Why do you do it? Is it because you’re looking to find that special find? Or because you are part of a citizen scientist movement, democratising knowledge and encouraging a love of heritage. Or, do you do it because the process of looking is, in itself, a pleasant, addictive, even life-enhancing state? Metal detecting, like fishing, is about waiting.
So, I’m putting aside any sniggering assumption that people who use metal detectors should be pitied or even derided for their dodgy clothing and apparent lack of social skills. I’m going to park the idea that your type are acquisitive Golums, addicted to antique shiny things; or rural bounty hunters methodically stripping the land of its precious little secrets. Maybe you detectorists are ok. Oddly cool. Maybe even role models.

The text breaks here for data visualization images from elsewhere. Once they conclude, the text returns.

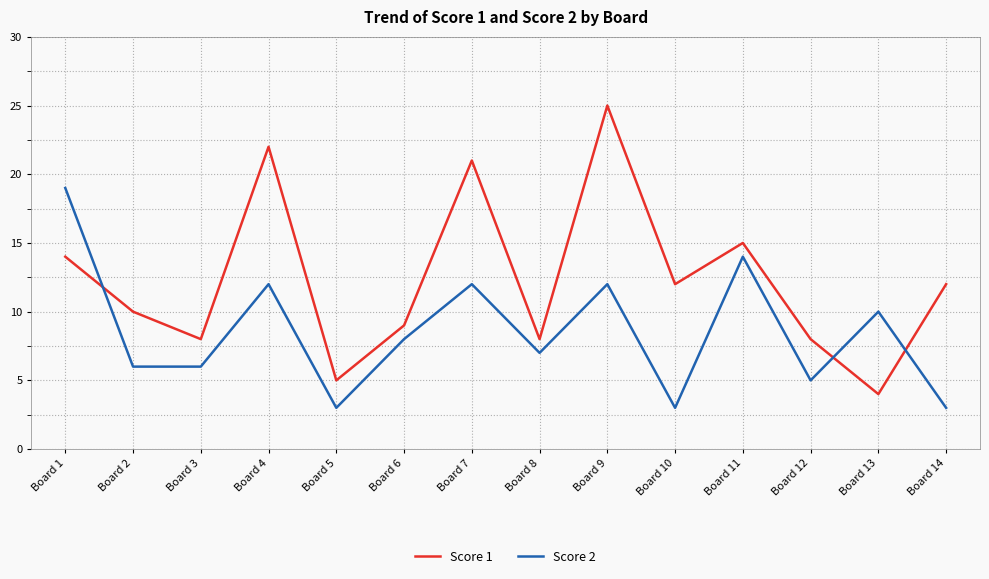

Is the value of Score 1 at Board 1 greater than the value of Score 2 at Board 5?

Yes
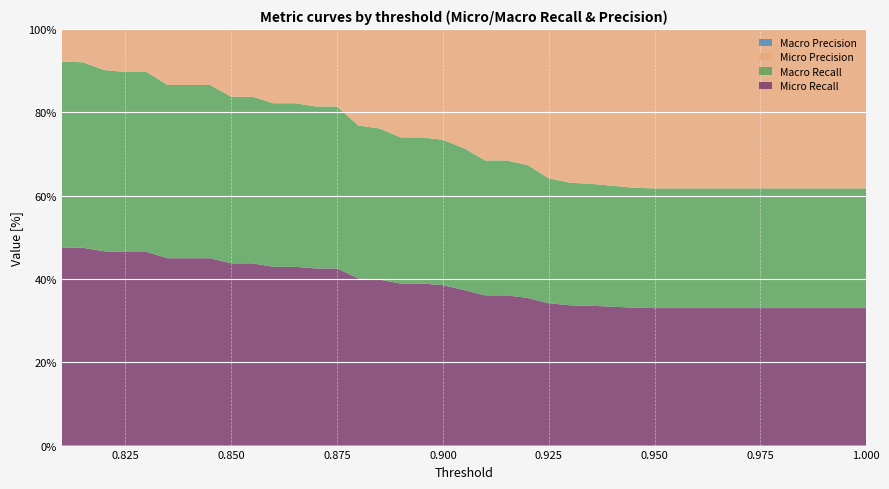

Reading left to right, what are all the values shown in this chart?

Micro Recall: 33.0	33.0	33.0	33.0	33.0	33.0	33.0	33.0	33.0	33.0	33.0	33.1	33.3	33.6	33.7	34.2	35.4	36.1	36.1	37.3	38.5	38.9	38.9	39.8	40.1	42.5	42.5	42.9	42.9	43.7	43.7	45.0	45.0	45.0	46.5	46.5	46.6	47.5	47.6
Macro Recall: 28.7	28.7	28.7	28.7	28.7	28.7	28.7	28.7	28.7	28.7	28.7	28.8	29.0	29.3	29.4	30.0	31.9	32.4	32.4	34.0	34.9	35.1	35.1	36.3	36.7	38.9	38.9	39.3	39.3	40.0	40.0	41.6	41.6	41.6	43.2	43.2	43.5	44.5	44.6
Micro Precision: 86.2	86.2	86.2	86.2	86.2	86.2	86.2	86.2	86.2	86.2	86.2	86.1	86.2	86.3	86.3	86.5	86.8	86.6	86.6	86.5	86.0	86.0	86.0	83.7	83.7	62.1	62.1	62.3	62.3	42.3	42.3	42.8	42.7	42.7	25.3	25.3	25.4	24.8	24.7
Macro Precision: 61.9	61.9	61.9	61.9	61.9	61.9	61.9	61.9	61.9	61.9	61.9	61.8	63.8	64.8	66.8	68.8	69.7	71.5	71.5	71.9	71.4	71.3	71.3	70.5	70.3	66.3	66.3	67.3	67.3	66.3	66.3	67.8	67.7	67.7	67.2	67.2	67.3	64.8	65.4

As an activity, metal detecting requires patience and method. It encourages the constant readiness for discovery; the acceptance of simple labour in the pursuit of some ecstatic moment, a chance unearthing of something really interesting, really valuable. Like all the best hobbies, metal detecting stands on a central foundation of futility. And the infinite resurgence of hope over experience.
If I’m feeling poetic, I could see your metal detectors as instruments of hope. Ok, they may not be style magnets but, viewed in this way, they are images of the human being’s desire and determination, to search out truth and beauty, and to continue to hope that truth and beauty do indeed lie out there. Truth and beauty are often to be found buried, obscured by the accumulated silt of other, less remarkable things.
All the great thinkers and spiritual leaders have emphasised the need for hope. We know that human beings are capable of acts of ugliness, cowardice and falsehood. These thinkers hold us firm to the belief that, as individuals and as communities, human beings are capable of great beauty, courage and truth. And that these great universals can be unearthed in all kinds of places; in all kinds of interactions with others.
Presumably, detectorists are afflicted by finite disappointment on a routine basis. It’s part of the process. But you seem to be powered by infinite hope. Maybe you detectorists aren’t that odd after all.
Maybe I’ll follow you up the beach and see what I might find. Or not find.